WORK TO BE COMPLETED:
Whenever the word "beta" turns up in a line below, that line should be copied.

PROVIDED MATERIAL:
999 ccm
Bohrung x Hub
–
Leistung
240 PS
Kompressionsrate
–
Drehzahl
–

==

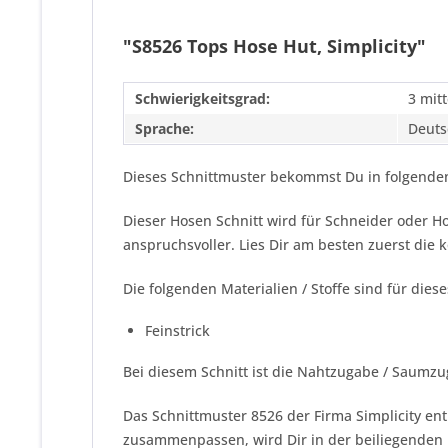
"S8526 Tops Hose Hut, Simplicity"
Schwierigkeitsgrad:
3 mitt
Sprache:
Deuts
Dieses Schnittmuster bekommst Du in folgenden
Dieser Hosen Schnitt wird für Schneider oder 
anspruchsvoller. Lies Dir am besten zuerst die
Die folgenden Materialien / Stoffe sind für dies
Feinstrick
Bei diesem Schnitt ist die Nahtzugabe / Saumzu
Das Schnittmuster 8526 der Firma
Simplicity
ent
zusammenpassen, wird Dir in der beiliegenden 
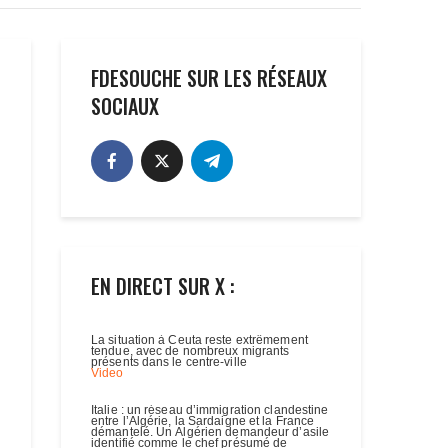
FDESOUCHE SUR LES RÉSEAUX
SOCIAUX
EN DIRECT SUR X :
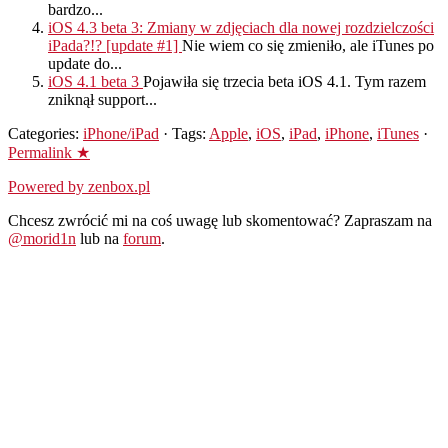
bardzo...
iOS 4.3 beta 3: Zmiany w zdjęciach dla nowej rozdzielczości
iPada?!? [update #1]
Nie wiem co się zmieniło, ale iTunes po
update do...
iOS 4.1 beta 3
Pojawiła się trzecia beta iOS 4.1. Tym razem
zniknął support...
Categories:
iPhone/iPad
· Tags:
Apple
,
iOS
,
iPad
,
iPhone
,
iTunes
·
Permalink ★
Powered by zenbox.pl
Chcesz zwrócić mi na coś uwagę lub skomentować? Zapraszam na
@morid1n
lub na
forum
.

RESPONSE BELOW:
iOS 4.3 beta 3: Zmiany w zdjęciach dla nowej rozdzielczości
iOS 4.1 beta 3
Pojawiła się trzecia beta iOS 4.1. Tym razem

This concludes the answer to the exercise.